Shapes files are known to rarely contain strange data, like negative sequence
ticks_per_frame. Maybe this comes from some broken Shapes editor, but it could
be just Anvil. ShapeFusion doesn't handle this invalid data very well, but I
plan to implement some consistency checks in the future.
Feedback
--------
You can send screenshots, bug reports and any comment to tito(at)dalcanton.it.
Better yet, you can join the ShapeFusion development mailing list
(see http://www.sourceforge.net/projects/shapefusion for details) and report
things there.
History
-------
ShapeFusion was born in 2000 as a MacOS Classic application. Working releases
were produced, but then I moved to other projects and the development ended
while ShapeFusion was still far from being a complete editor.
With the death of the Classic platform and the spread of AlephOne on different
operating systems I became more and more attracted by the idea of porting
ShapeFusion to other systems too. This couldn't be done easily with the
original MacOS code, so eventually I started to rewrite everything using the
portable wxWidgets toolkit. I also had the opportunity to rework the user
interface, since I never liked the Anvil approach that I was trying to follow
in the original ShapeFusion. Etienne joined the project at this stage.
The new editor is not yet complete, but it's a great improvement at least on
the technical side (stability, code organization, portability). Adding new
features and fixing existing ones will be much easier with respect to the old
version.
Changelog
---------
0.5
Collection and sound names are now read from a simple external text file.
First release supporting Windows officially.
ShapeFusion now requires at least wxWidgets 2.8.x.
Fixed a bug that prevented opening shapes files on Windows.
Fixed a file I/O bug that prevented BMP exporting on Windows.

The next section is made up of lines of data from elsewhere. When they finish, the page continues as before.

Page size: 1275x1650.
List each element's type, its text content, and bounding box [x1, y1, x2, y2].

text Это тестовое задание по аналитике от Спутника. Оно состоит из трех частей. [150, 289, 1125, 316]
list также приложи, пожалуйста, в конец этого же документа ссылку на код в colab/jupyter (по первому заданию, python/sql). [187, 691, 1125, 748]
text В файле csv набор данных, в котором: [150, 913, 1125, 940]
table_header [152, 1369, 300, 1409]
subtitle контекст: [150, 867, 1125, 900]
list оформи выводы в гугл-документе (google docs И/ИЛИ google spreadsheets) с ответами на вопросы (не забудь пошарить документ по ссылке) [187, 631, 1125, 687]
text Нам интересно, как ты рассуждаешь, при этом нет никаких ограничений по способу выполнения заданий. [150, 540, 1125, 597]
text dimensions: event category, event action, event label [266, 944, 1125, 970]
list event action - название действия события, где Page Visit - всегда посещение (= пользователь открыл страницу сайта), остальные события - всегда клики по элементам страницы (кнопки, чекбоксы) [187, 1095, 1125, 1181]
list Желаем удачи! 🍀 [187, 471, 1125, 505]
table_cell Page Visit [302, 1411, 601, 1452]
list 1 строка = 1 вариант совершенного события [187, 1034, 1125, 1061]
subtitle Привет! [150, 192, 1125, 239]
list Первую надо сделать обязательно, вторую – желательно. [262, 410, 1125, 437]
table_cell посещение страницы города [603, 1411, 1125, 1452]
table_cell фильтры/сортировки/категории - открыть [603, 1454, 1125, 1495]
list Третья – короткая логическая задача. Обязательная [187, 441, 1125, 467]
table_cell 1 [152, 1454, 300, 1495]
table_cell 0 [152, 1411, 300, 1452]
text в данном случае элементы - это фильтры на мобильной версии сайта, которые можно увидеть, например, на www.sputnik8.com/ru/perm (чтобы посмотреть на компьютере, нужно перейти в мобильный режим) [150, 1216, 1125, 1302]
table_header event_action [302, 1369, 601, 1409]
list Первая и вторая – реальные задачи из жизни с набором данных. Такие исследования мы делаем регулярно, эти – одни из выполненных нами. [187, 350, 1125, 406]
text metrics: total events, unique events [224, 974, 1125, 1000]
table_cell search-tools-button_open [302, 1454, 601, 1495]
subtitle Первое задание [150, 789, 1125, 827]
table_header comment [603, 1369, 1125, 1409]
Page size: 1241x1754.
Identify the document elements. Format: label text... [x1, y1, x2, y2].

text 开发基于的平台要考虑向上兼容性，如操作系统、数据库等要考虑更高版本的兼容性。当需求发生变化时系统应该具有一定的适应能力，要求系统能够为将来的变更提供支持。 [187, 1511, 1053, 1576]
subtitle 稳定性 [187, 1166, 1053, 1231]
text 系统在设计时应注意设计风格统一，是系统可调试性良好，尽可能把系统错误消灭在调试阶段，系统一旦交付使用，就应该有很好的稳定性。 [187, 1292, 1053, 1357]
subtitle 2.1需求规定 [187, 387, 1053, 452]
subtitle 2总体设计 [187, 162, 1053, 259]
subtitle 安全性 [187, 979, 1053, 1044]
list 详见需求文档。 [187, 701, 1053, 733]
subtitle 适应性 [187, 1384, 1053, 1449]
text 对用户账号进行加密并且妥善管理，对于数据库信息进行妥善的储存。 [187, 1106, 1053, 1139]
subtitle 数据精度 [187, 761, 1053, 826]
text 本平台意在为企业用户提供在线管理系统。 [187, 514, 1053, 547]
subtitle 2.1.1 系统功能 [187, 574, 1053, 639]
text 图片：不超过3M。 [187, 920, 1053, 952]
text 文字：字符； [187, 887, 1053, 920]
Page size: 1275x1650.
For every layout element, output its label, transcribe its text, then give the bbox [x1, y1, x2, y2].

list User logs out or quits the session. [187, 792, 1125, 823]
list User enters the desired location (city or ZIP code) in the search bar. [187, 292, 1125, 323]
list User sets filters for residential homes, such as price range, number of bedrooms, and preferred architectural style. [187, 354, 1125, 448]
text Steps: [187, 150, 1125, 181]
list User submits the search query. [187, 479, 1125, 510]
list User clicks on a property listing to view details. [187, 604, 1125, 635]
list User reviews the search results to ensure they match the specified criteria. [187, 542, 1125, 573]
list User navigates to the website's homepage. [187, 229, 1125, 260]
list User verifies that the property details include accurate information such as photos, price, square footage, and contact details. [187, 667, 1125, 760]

Code cleanup and minor fixes.
0.4
Switched to multidocument wxWidgets framework (major code rewrite).
Implemented a preliminary Sounds editor.
Implemented the color table editor.
Improved the color quantization algorithm used when importing bitmaps.
Bitmap masks can be exported to separate bmp files.
Bitmaps are now exported to 8-bit bmp files.
Lots of small changes and fixes.
0.3
Improved functionality of the sequence editor.
Implemented bitmap and frame deletion.
Frame and sequence user interface cleanup.
One can now edit frame scale factors.
Fixed a serious bug regarding frames minimum light intensity value.
Assorted changes and fixes.
0.2
Work done on the color table section and on color table exporting features.
Improved color reduction when importing RGB bitmaps.
Implemented "Save all bitmaps".
Implemented preliminary version of a true sequence editor.
Implemented sequence deleting.
Fixed sequence name charset issue that prevented some names from being displayed.
BitmapBrowser and FrameBrowser speed optimizations.
Assorted changes and fixes.
0.1
First release of the new version using wxWidgets.